In light of the recently diagnosed canine influenza cases, MGAH will be taking extra precautions to protect your pets.
Due to the high risk of infection to dogs in close contact such as boarding, grooming and day care facilities, MGAH will be taking extra precautions to protect your pets from the illness. We will be implementing additional disinfection procedures to limit transmission of the virus. We will also be screening all boarding and grooming dogs for their recent travel and health status. We will not be requiring the influenza vaccine at this time. Boarding and grooming may be denied for those that do not pass our screening.
Canine influenza, commonly referred to as the dog flu, is a highly contagious viral infection. Currently there are two strains of the vaccine, H3N2 and H3H8. The recently diagnosed cases have been of the H3H2 strain.

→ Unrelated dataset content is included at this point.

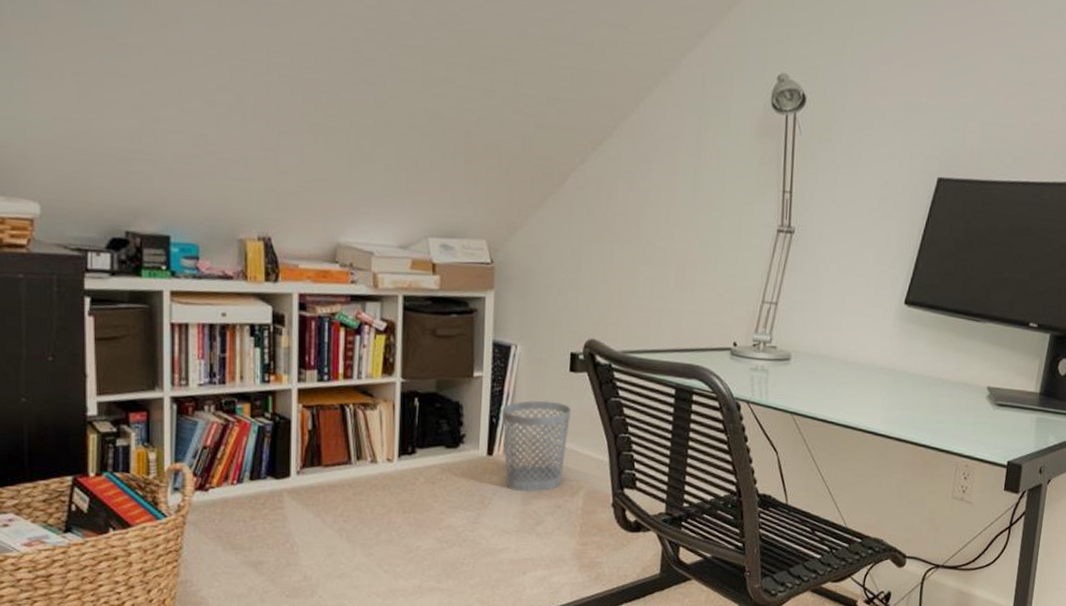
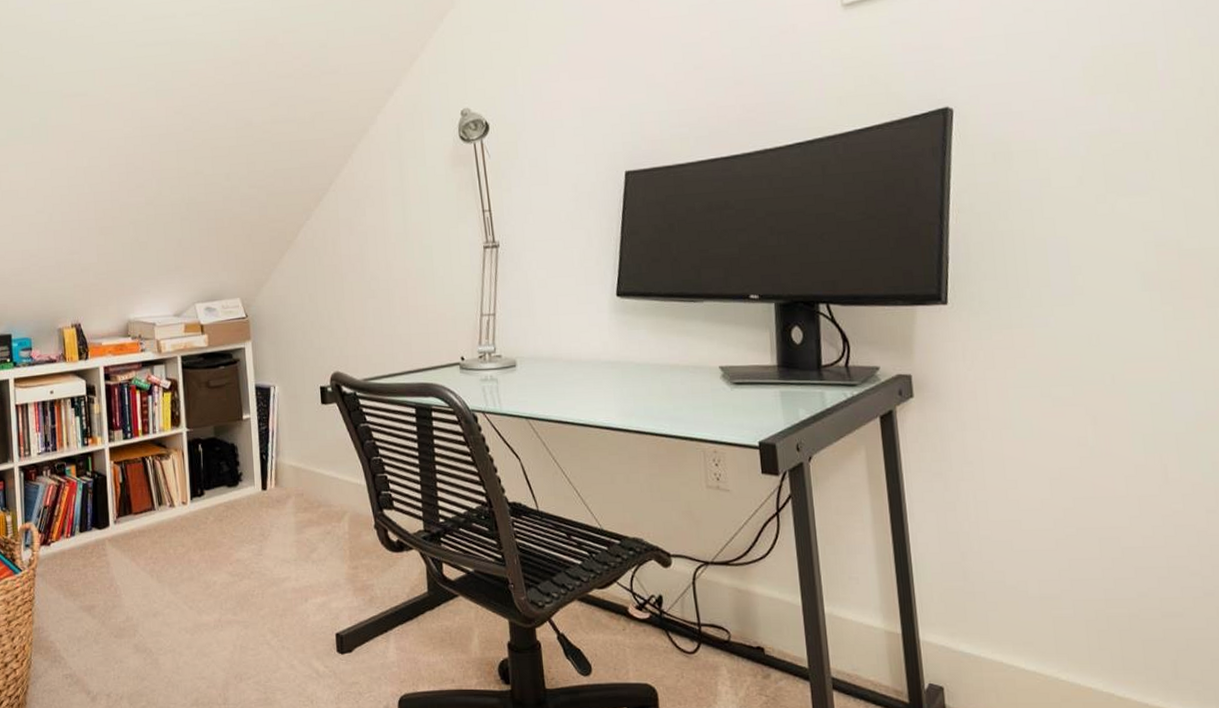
wastebasket: present [502,400,571,493] -> none [270,433,328,522]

The virus can be spread through the air (coughing, barking, sneezing), direct physical contact with infected dogs, indirectly through objects (bowls, kennels, leashes, etc.), or through people that have been in contact with infected dogs.
The virus can remain viable on surfaces for 48 hours, on clothing for 24 hours and on hands for 12 hours. Signs of the illness usually develop within 24-48 hours of exposure. Approximately 20% of infected dogs may show no signs of the disease but can still shed the virus for up to 30 days.

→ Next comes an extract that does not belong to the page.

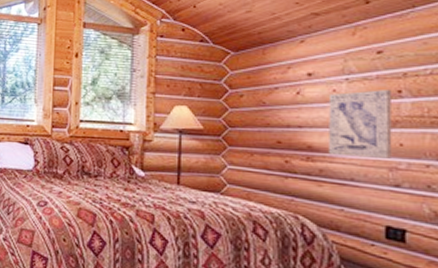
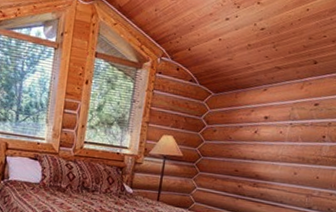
wall art: present [328,90,393,159] -> none [269,134,319,188]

The virus causes a respiratory infection similar to kennel cough. Signs include coughing, nasal/eye discharge, sneezing, decreased appetite, fever and lethargy. Most dogs recover fine from the illness, however dogs that are older, younger or have other illnesses are more at risk of severe cases or even death.
MGAH will have vaccines available to cover both strains of the disease. Protection will require a series of two vaccines, boostered two weeks apart. Like any vaccine it is not 100% effective, but can reduce the risk of infection as well as reducing the severity and duration of the illness if infected.